[Assignment] Pick out each line below containing "object".

[Dataset excerpts]
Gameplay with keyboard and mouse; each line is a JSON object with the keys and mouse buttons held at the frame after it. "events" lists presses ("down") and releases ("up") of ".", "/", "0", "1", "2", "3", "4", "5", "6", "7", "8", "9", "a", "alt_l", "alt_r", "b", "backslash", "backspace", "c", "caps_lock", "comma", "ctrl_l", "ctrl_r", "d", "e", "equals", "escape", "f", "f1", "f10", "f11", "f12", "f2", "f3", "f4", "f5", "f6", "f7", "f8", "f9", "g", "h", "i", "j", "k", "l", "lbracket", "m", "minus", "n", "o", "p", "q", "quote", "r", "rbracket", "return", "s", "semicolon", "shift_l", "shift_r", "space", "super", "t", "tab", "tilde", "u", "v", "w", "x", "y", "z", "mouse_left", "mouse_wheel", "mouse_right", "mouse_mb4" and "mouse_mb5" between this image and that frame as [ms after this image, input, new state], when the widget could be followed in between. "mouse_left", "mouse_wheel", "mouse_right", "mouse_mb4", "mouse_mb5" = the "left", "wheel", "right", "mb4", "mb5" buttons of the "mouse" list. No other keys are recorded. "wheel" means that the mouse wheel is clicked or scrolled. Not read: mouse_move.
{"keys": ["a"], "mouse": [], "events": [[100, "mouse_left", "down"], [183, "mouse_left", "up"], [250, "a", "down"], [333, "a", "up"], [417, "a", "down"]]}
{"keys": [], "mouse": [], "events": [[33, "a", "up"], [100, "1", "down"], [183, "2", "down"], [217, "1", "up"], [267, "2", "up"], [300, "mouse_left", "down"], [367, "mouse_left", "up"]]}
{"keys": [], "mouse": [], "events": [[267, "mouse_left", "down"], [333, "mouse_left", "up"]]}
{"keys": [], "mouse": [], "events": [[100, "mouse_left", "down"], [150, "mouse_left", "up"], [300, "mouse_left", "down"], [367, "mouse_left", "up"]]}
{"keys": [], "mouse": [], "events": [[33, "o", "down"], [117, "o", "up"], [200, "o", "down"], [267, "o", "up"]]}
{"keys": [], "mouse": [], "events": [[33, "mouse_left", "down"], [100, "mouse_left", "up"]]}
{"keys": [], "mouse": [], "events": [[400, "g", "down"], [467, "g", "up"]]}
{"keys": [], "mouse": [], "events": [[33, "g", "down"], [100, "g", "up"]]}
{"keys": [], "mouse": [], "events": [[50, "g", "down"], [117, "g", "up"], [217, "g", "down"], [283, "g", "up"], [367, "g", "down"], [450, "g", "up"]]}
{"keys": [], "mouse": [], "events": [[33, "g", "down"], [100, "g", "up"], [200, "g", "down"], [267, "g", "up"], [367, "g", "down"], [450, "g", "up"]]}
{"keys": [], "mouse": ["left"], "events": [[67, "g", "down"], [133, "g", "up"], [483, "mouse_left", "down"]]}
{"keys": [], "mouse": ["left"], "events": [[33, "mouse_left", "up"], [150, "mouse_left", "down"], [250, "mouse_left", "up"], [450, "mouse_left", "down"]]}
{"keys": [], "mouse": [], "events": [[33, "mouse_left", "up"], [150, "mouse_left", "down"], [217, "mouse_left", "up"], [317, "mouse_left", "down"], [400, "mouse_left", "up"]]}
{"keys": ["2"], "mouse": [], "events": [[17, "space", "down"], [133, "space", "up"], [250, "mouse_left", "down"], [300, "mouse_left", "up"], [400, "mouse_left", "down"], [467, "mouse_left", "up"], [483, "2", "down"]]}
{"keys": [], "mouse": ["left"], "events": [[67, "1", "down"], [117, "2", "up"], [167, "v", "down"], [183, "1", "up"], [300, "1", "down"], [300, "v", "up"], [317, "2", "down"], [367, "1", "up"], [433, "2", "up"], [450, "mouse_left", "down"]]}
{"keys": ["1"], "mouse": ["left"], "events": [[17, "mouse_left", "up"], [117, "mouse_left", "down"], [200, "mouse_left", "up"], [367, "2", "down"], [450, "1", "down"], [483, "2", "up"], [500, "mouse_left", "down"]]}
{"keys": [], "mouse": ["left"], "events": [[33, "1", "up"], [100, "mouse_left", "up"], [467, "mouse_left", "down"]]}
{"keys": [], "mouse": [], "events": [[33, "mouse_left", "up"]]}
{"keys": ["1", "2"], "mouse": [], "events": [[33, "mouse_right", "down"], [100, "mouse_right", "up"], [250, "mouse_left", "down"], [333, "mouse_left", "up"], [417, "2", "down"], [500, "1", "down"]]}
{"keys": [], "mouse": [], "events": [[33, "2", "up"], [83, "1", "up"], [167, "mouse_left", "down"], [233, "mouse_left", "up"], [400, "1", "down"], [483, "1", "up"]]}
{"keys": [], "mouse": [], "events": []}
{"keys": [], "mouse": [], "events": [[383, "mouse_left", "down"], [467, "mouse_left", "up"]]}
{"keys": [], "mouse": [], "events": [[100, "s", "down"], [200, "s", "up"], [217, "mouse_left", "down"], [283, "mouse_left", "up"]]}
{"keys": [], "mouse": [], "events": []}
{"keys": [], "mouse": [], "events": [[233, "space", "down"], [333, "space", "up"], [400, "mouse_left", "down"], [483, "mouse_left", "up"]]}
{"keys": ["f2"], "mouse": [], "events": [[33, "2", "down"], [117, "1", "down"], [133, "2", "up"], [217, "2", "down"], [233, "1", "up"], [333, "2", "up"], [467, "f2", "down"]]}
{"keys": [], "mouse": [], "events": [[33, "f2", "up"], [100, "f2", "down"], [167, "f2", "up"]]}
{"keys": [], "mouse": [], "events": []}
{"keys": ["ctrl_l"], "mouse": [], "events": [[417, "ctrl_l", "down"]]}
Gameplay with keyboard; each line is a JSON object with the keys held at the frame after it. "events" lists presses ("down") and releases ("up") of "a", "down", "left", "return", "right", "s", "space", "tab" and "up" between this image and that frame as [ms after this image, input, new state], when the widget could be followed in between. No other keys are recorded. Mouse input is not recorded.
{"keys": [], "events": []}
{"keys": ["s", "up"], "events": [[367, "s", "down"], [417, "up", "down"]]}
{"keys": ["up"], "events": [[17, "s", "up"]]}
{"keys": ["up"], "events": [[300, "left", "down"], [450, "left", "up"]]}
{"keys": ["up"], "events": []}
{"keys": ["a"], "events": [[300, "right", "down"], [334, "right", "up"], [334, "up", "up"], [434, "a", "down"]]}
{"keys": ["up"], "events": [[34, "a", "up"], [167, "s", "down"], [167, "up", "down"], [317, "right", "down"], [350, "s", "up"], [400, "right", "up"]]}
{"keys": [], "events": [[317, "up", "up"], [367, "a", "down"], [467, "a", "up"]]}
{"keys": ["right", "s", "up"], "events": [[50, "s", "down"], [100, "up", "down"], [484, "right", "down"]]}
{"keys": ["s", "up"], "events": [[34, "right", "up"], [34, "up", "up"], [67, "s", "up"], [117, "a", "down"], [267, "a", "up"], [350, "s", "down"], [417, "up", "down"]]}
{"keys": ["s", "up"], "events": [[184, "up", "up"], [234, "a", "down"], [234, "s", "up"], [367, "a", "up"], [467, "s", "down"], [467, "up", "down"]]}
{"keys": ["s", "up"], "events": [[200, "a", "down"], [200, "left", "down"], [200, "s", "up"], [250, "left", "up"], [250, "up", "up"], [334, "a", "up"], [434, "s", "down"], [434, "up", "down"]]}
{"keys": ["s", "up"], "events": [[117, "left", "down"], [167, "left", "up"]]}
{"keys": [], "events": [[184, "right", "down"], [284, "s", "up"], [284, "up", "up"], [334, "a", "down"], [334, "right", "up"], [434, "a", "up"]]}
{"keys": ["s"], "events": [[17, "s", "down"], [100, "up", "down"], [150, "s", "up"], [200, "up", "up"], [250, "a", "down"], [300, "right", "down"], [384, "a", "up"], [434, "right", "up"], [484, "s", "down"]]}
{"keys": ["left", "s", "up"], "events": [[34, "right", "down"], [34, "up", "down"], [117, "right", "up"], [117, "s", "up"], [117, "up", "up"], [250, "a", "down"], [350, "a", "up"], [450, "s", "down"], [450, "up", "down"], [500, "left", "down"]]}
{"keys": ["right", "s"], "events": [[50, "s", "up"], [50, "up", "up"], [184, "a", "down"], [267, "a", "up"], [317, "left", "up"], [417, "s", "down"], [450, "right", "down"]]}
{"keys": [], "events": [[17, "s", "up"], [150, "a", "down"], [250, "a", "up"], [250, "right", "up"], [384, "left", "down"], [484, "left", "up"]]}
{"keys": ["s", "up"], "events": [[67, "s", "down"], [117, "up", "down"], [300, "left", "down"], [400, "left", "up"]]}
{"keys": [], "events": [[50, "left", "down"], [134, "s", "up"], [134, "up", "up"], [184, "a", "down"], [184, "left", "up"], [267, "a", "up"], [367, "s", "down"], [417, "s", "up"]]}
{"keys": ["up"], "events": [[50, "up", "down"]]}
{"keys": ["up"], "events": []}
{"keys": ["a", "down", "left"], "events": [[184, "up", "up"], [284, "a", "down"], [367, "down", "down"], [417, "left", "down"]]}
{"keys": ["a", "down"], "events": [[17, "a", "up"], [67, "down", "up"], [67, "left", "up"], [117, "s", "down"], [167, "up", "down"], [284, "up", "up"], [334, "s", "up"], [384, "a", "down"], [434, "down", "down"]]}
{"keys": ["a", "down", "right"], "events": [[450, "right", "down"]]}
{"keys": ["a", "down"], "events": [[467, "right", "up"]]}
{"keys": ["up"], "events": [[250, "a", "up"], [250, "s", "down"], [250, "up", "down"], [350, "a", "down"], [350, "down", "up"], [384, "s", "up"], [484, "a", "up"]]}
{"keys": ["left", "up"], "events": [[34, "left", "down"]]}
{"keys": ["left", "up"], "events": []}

[Exercise result]
Gameplay with keyboard and mouse; each line is a JSON object with the keys and mouse buttons held at the frame after it. "events" lists presses ("down") and releases ("up") of ".", "/", "0", "1", "2", "3", "4", "5", "6", "7", "8", "9", "a", "alt_l", "alt_r", "b", "backslash", "backspace", "c", "caps_lock", "comma", "ctrl_l", "ctrl_r", "d", "e", "equals", "escape", "f", "f1", "f10", "f11", "f12", "f2", "f3", "f4", "f5", "f6", "f7", "f8", "f9", "g", "h", "i", "j", "k", "l", "lbracket", "m", "minus", "n", "o", "p", "q", "quote", "r", "rbracket", "return", "s", "semicolon", "shift_l", "shift_r", "space", "super", "t", "tab", "tilde", "u", "v", "w", "x", "y", "z", "mouse_left", "mouse_wheel", "mouse_right", "mouse_mb4" and "mouse_mb5" between this image and that frame as [ms after this image, input, new state], when the widget could be followed in between. "mouse_left", "mouse_wheel", "mouse_right", "mouse_mb4", "mouse_mb5" = the "left", "wheel", "right", "mb4", "mb5" buttons of the "mouse" list. No other keys are recorded. "wheel" means that the mouse wheel is clicked or scrolled. Not read: mouse_move.
Gameplay with keyboard; each line is a JSON object with the keys held at the frame after it. "events" lists presses ("down") and releases ("up") of "a", "down", "left", "return", "right", "s", "space", "tab" and "up" between this image and that frame as [ms after this image, input, new state], when the widget could be followed in between. No other keys are recorded. Mouse input is not recorded.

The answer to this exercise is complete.